Suppose we want to transmit the message 11001001 and protect it from errors using the CRC polynomial \(x^{3}+1\) (a) Use polynomial long division to determine the message that should be transmitted. (b) Suppose the leftmost bit of the message is inverted due to noise on the transmission link. What is the result of the receiver's CRC calculation? How does the receiver know that an error has occurred?

Consider a token ring with a ring latency of \(200 \mu\). Assuming that the delayed token release strategy is used, what is the effective throughput rate that can be achieved if the ring has a bandwidth of \(4 \mathrm{Mbps}\) ? What is the effective throughput rate that can be achieved if the ring has a bandwidth of \(100 \mathrm{Mbps}\) ? Answer for both a single active host and for "many" hosts; for the latter, assume there are sufficiently many hosts transmitting that the time spent advancing the token can be ignored. Assume a packet size of \(1 \mathrm{~KB}\).

Assuming a framing protocol that uses bit stuffing, show the bit sequence transmitted over the link when the frame contains the following bit sequence: 110101111101011111101011111110 Mark the stuffed bits.

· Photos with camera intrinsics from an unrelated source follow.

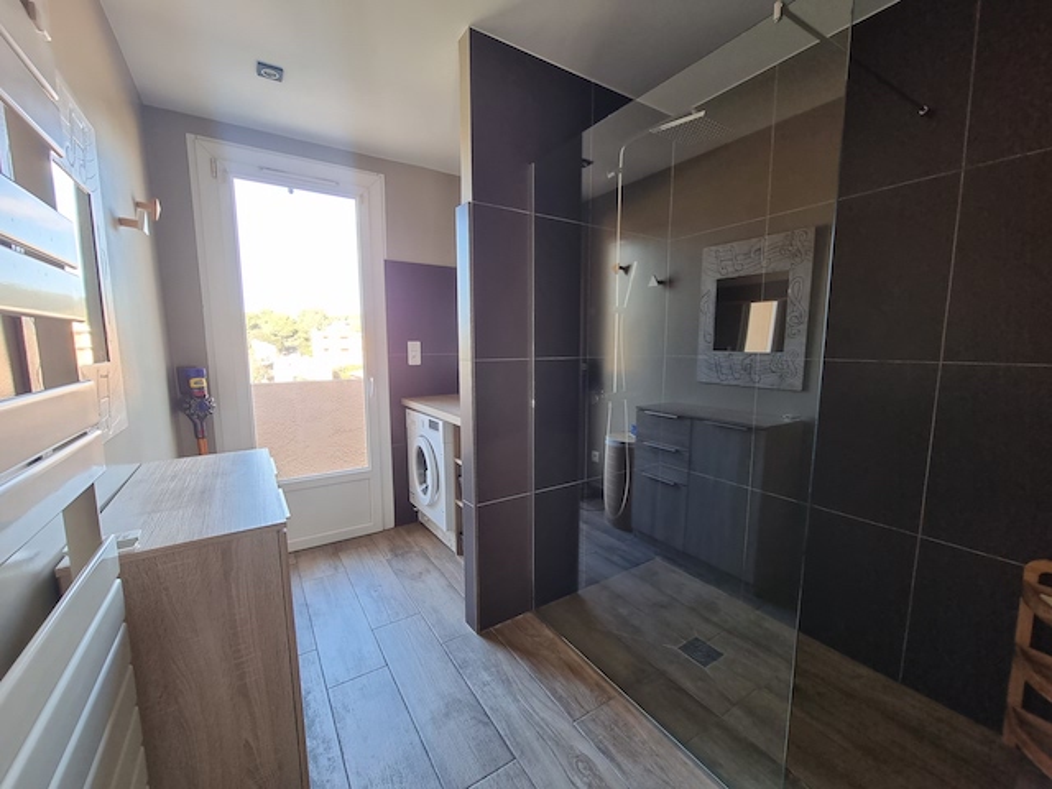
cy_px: 394
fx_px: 395
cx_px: 526
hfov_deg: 106.2
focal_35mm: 13
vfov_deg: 89.9
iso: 160
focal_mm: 2.2
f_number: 2.2
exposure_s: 1/50
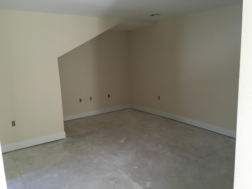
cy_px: 94
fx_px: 211
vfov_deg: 48.2
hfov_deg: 61.7
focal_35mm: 29
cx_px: 126
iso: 200
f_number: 2.2
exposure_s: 1/17
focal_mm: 4.15
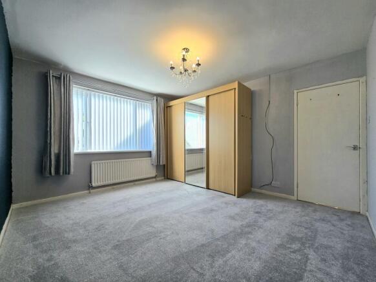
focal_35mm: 13
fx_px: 141
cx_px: 188
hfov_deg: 106.2
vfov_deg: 90.0
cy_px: 141
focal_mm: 2.2
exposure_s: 1/182
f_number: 2.2
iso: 50
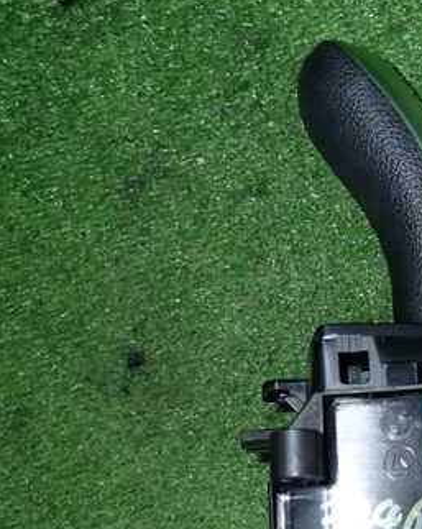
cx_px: 386
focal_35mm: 51
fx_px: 797
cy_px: 309
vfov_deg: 36.6
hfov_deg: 28.4
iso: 250
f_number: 6.3
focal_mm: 5.05
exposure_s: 1/30
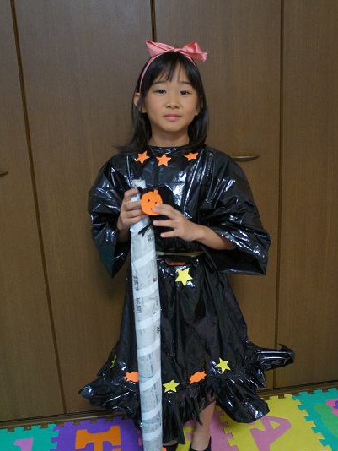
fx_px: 429
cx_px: 168
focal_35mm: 33
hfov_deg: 43.0
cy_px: 233
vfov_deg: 55.3
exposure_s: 1/60
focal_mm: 20
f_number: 3.5
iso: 1600
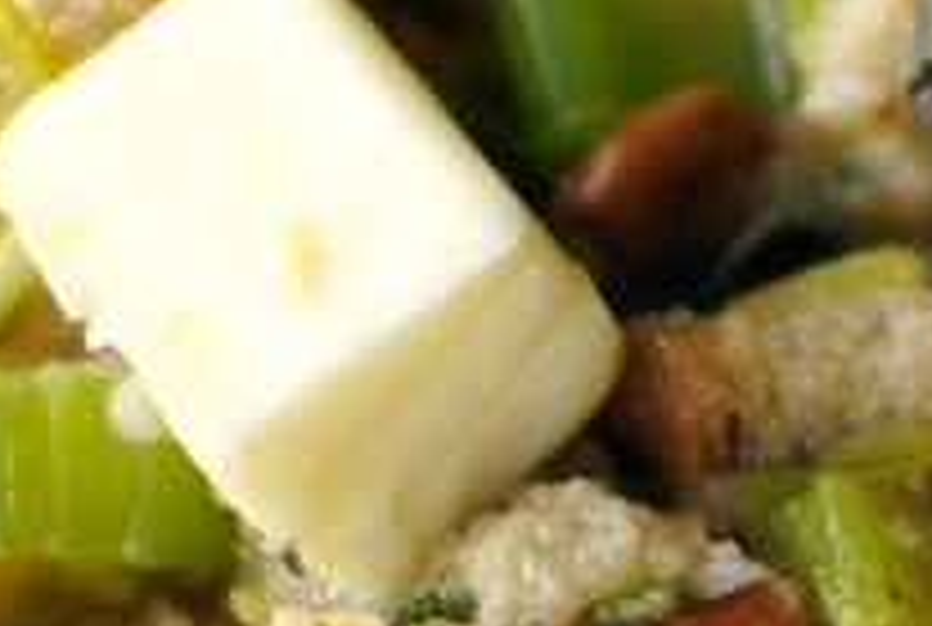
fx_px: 9508
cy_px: 435
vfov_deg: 3.8
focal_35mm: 366
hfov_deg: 5.6
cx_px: 639
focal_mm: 35
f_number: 2.5
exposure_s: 1/80
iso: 125
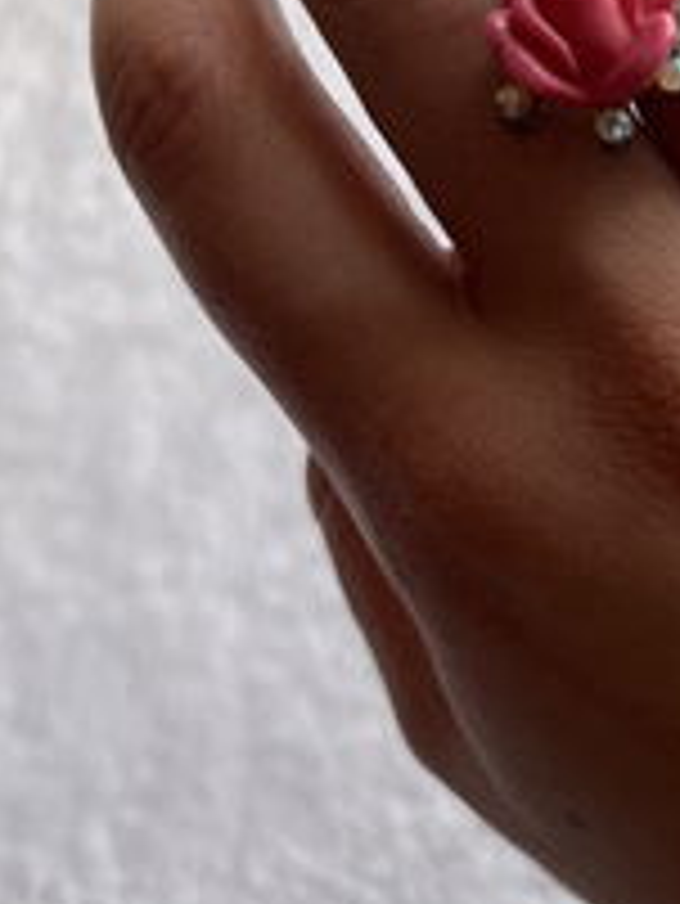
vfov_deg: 28.1
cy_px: 551
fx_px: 1805
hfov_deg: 20.0
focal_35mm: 69
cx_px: 811
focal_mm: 5.1
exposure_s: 1/311
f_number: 1.6
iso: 50
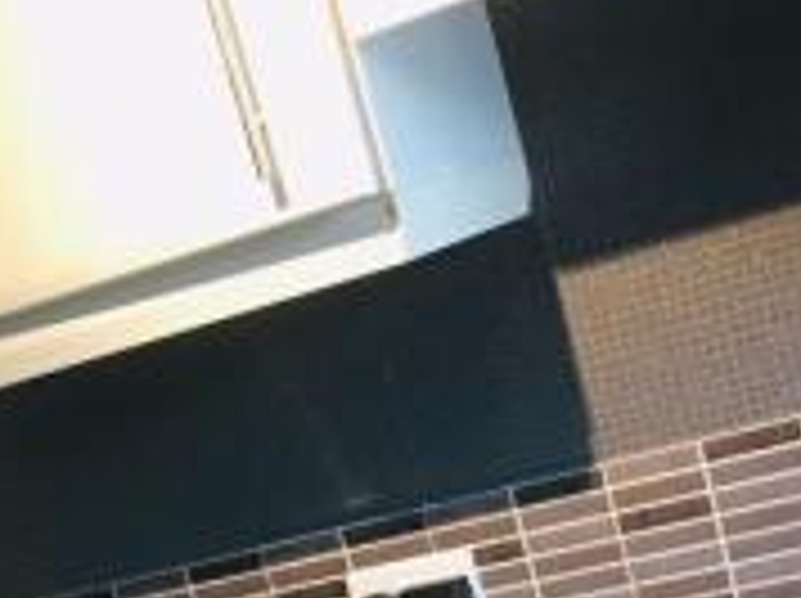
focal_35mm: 95
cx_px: 286
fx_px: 2195
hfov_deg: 20.6
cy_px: 933
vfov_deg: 14.4
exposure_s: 1/33
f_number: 2.2
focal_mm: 4.15
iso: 125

Suppose five stations are waiting for another packet to finish on an Ethernet. All transmit at once when the packet is finished and collide. (a) Simulate this situation up until the point when one of the five waiting stations succeeds. Use coin flips or some other genuine random source to determine backoff times. Make the following simplifications: Ignore interframe spacing, ignore variability in collision times (so that retransmission is always after an exact integral multiple of the \(51.2-\mu\) s slot time), and assume that each collision uses up exactly one slot time. (b) Discuss the effect of the listed simplifications in your simulation versus the behavior you might encounter on a real Ethernet.

Consider an ARQ algorithm running over a \(20-\mathrm{km}\) point-to-point fiber link. (a) Compute the propagation delay for this link, assuming that the speed of light is \(2 \times 10^{8} \mathrm{~m} / \mathrm{s}\) in the fiber. (b) Suggest a suitable timeout value for the ARQ algorithm to use. (c) Why might it still be possible for the ARQ algorithm to time out and retransmit a frame, given this timeout value?